As for the draft Police Bill,what is wrong with putting a draft piece of legislation up for public scrutiny? The draft Police Bill is the creation of an order of the Supreme Court where they wanted state governments to de-politicise the police. So we are looking to produce a good piece of legislation.

Ambreen Khan: In our country,we have only two young chief ministers: Akhilesh Yadav and you. Both of you have larger-than-life fathers.

Omar Abdullah: Akhilesh has a much tougher job than I do. I would freak out if my father made as many public comments about my governance as poor Akhilesh’s father makes about his. If Akhilesh is seen to be doing well,it will benefit his father. It doesn’t help his father’s case if he himself makes a case that Akhilesh is not performing. Everybody says mine is the toughest job in the country but I think his is tougher.

Zubair Bhat: What do you as a Kashmiri think the people of Kashmir want?

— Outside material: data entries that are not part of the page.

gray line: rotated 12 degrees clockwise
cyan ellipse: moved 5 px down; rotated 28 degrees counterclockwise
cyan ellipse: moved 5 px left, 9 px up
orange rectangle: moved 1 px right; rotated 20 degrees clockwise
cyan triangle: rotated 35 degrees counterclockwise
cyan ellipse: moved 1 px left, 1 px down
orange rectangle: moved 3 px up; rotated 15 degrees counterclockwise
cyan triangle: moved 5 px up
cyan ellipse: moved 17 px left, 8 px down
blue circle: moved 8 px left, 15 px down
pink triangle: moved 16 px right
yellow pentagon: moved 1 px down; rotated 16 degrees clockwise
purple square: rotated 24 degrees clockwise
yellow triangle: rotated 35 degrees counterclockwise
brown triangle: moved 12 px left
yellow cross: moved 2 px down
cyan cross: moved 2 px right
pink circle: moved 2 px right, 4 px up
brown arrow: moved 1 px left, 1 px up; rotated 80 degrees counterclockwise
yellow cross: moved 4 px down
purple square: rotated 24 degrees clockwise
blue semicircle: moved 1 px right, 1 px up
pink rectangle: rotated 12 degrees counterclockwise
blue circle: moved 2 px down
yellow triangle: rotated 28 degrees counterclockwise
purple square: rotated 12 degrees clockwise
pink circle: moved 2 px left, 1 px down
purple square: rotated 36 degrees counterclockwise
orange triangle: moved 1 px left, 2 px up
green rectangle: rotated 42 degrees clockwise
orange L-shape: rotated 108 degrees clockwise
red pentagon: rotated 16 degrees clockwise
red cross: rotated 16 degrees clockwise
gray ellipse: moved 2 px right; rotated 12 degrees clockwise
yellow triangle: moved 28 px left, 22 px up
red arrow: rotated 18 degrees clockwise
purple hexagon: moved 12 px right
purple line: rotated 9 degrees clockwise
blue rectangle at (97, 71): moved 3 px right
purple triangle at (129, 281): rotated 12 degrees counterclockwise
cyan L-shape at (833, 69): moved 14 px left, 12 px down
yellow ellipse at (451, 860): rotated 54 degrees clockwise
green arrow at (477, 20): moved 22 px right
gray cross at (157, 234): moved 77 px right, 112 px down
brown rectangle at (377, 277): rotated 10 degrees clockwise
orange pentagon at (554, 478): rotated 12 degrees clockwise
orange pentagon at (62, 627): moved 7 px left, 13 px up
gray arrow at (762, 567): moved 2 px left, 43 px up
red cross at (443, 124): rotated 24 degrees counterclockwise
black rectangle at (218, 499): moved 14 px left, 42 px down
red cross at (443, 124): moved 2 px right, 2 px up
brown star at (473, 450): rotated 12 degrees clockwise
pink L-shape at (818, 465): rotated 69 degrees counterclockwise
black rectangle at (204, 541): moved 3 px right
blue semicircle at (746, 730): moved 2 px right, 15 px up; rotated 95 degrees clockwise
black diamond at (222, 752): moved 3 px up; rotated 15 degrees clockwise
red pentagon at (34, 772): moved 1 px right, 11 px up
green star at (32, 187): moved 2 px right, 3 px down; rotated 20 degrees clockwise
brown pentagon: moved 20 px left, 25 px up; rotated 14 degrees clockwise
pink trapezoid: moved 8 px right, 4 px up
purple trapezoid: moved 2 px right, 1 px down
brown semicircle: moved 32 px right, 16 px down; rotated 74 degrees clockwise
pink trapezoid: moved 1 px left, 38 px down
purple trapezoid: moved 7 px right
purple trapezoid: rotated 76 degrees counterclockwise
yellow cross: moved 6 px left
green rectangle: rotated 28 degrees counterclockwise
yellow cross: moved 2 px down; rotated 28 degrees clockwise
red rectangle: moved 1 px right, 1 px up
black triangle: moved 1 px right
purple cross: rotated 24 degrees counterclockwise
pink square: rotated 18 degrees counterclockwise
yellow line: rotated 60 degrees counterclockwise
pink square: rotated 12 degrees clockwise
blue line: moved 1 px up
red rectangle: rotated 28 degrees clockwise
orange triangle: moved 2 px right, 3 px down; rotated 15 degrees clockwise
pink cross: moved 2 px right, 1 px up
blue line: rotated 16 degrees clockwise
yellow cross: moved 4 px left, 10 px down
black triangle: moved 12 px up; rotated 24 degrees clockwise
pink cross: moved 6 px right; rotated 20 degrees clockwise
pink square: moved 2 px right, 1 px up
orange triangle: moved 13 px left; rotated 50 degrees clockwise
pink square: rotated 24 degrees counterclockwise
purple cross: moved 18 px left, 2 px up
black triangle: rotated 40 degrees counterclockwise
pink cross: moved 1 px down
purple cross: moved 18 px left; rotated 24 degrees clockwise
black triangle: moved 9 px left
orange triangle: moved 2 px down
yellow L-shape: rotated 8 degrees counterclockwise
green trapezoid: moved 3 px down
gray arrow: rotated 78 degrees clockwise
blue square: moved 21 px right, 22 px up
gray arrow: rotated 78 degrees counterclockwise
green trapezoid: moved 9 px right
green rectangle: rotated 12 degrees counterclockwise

Omar Abdullah: If there was a simple answer to this question,Kashmiris would’ve got it by now. There isn’t a fixed constituency in Kashmir for what they want. I think Kashmiris recognise what idealistically they would like and what is realistically possible. In an ideal world,they would like to be free. That’s not going to happen. Therefore,they accept that the relationship of J&K with the rest of India is what it is. But when innocent people are killed in Pathribal or in Machhil,when people don’t see justice follow on from that,then clearly suspicion sets in,disenchantment sets in. Then the constituency for a non-Indian solution grows. It’s a reality that we have to live with. When things are good,normal,when life goes on well,that constituency shrinks. But when you have summers like 2010 or situations like the aftermath of Afzal Guru’s execution,then that constituency grows for a while. And it is our responsibility to ensure that that constituency shrinks to the best extent possible. But don’t ever expect a situation where 100 per cent people in Kashmir will thump their chest and say we are Indian because that will never happen.